Performance: torch.compile GELU was slightly faster than both the handwritten CUDA and Triton kernels. It often generates Triton code under the hood.

4.4. Summary of Approaches

Approach	Performance (GELU)	Performance (Softmax)	Pros	Cons
Manual PyTorch	Slow (8.1ms)	Very Slow (3.7s)	Easy to write	Poor performance due to no kernel fusion
Custom CUDA C++	Fast (1.8ms)	-	Maximum control, high performance	Very complex, hard to debug
Custom Triton	Fast (1.8ms)	Fast (1.9s)	Accessible (Python), auto-optimizations	Still requires manual kernel design
`torch.compile`	Fastest (1.47ms)	Fastest (1.3s)	Automatic, best for many cases	May not beat hand-tuned kernels for very complex/novel ops

In summary, while manual PyTorch is the slowest, custom CUDA and Triton kernels offer significant gains by enabling manual fusion. However, torch.compile often provides the best of both worlds, achieving excellent performance automatically, making it a powerful first choice for optimization.

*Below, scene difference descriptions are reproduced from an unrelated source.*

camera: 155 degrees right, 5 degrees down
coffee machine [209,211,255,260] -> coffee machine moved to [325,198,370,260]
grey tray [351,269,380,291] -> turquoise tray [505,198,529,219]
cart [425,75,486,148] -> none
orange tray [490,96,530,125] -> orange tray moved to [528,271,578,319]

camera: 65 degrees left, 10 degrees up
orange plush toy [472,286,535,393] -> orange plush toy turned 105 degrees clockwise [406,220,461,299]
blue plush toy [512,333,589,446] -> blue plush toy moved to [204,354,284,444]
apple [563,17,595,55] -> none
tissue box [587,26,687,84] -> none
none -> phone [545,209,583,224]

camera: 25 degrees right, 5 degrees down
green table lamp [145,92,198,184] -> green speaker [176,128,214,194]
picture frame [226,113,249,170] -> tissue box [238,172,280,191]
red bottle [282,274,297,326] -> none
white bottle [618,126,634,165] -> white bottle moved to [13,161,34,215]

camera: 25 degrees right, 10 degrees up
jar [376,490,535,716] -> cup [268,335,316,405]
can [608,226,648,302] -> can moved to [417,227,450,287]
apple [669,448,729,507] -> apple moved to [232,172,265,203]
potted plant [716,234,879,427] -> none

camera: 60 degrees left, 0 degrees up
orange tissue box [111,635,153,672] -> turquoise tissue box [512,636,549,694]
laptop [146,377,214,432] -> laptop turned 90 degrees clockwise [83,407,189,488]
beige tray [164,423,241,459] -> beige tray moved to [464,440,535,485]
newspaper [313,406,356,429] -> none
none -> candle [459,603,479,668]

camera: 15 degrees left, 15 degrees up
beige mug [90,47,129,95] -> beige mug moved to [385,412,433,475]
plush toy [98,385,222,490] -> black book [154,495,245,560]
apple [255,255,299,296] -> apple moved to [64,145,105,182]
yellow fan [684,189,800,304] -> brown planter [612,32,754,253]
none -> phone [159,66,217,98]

When to Use Custom Kernels

torch.compile is excellent for simple operator fusion and optimizing matrix multiplies.
For “non-trivial optimizations” (like Flash Attention 3), custom kernels (Triton) might still yield better results.
The general rule is to “not write CUDA kernels for every single part of your language model,” but rather for “new architecture[s] with some complicated piece” that are not getting good utilization.